[Entries supplied — start]

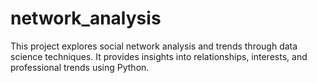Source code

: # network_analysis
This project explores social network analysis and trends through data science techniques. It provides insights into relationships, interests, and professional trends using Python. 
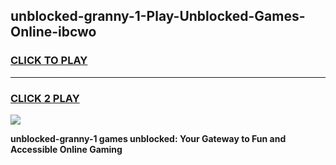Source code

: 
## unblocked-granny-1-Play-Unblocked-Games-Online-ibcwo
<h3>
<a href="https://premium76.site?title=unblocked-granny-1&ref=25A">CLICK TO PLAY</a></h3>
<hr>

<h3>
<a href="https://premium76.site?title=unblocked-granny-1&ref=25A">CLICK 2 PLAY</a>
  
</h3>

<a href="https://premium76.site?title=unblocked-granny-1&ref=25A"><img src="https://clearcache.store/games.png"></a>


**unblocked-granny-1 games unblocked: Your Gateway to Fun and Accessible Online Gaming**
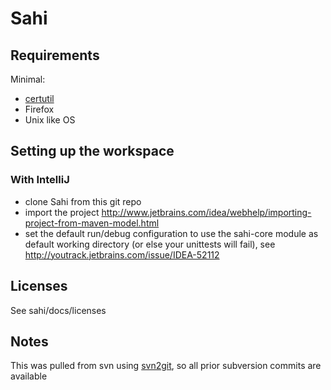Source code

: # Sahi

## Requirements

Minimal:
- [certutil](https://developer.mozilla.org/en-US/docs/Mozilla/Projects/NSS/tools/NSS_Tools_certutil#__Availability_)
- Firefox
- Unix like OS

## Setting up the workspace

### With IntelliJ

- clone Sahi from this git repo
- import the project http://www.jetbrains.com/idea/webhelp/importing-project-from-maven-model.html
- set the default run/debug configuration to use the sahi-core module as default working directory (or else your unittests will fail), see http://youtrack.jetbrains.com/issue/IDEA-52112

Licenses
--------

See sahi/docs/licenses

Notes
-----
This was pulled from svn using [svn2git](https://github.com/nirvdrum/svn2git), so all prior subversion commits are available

[Entries supplied — finish]

**How to complete this task**
The lines holding the word "using" are the answer. Find them in the entries and copy them.

**Output**
This project explores social network analysis and trends through data science techniques. It provides insights into relationships, interests, and professional trends using Python. 
This was pulled from svn using [svn2git](https://github.com/nirvdrum/svn2git), so all prior subversion commits are available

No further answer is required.